## Requirement
Among the entries below, tally the lines that include "down", and give the number alone.

## Records shown
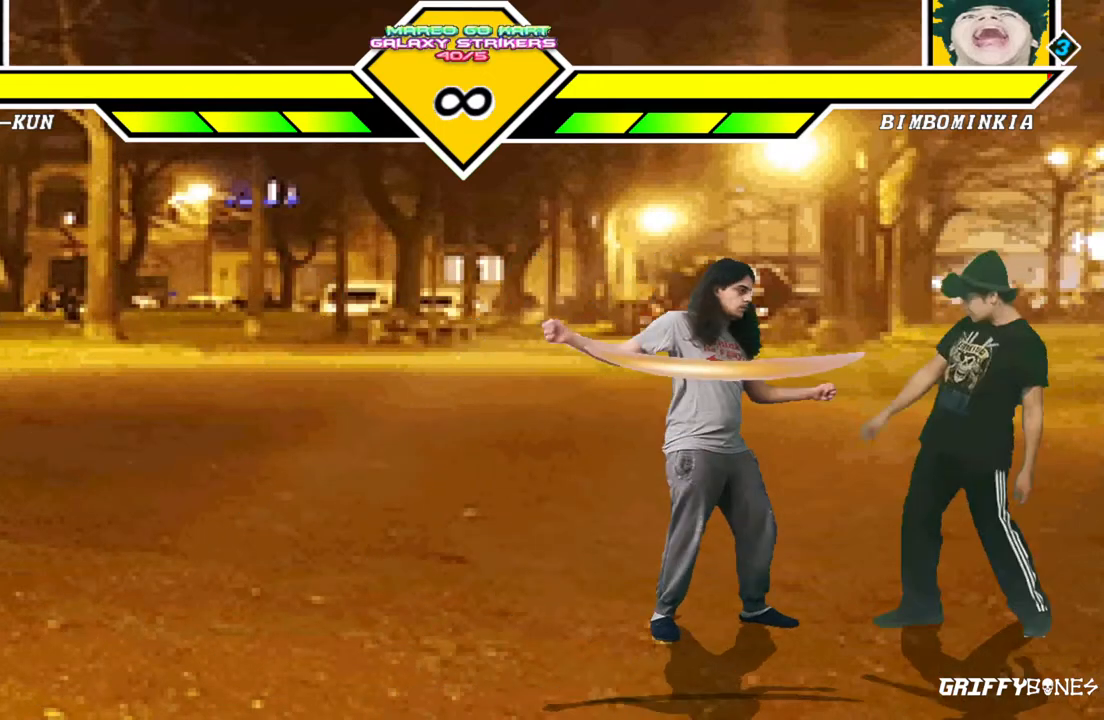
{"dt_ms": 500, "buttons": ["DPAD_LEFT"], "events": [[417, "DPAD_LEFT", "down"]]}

--

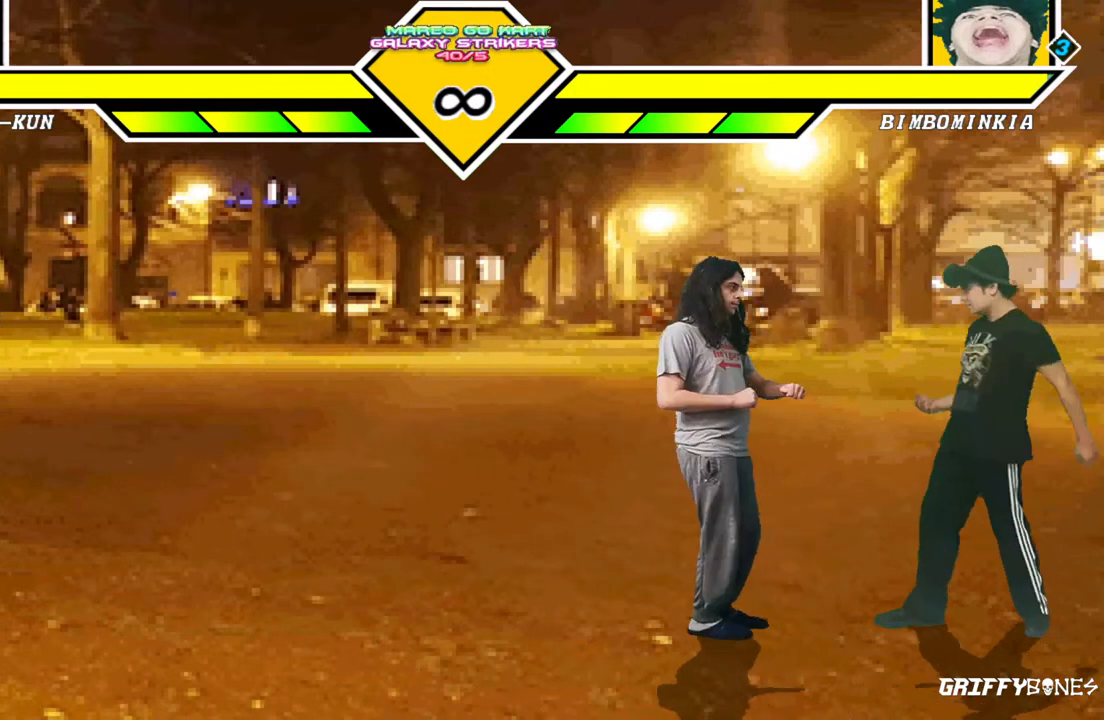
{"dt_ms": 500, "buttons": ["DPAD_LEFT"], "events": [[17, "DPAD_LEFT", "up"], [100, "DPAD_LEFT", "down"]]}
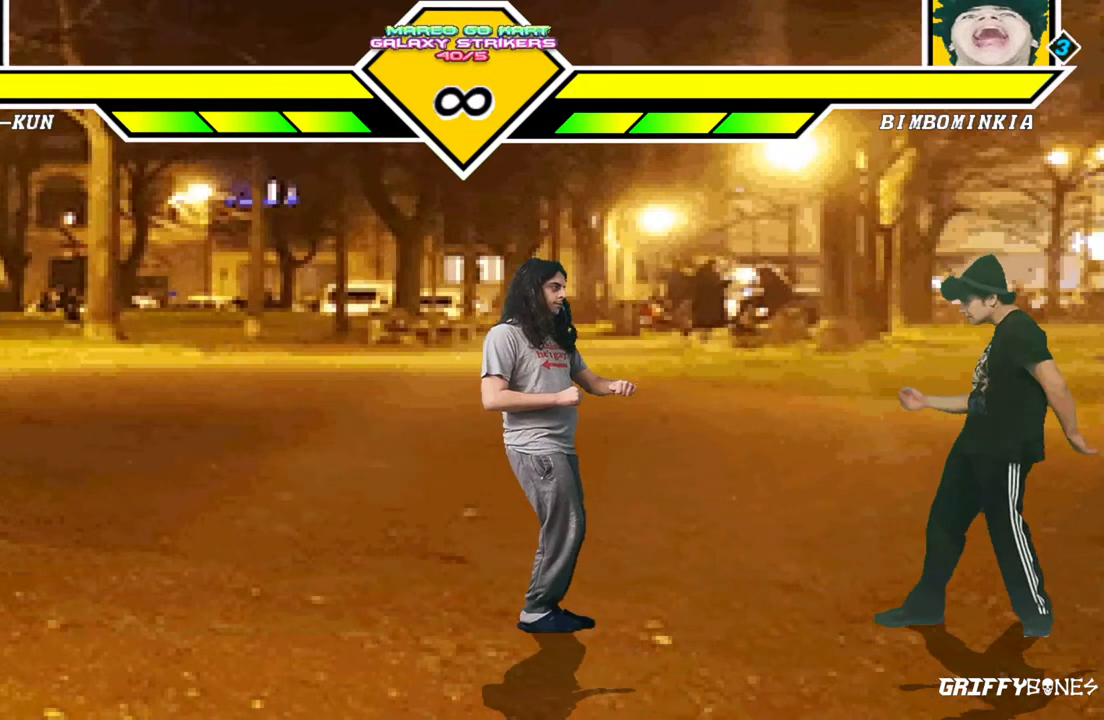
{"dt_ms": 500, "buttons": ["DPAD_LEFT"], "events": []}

## Response to this task
2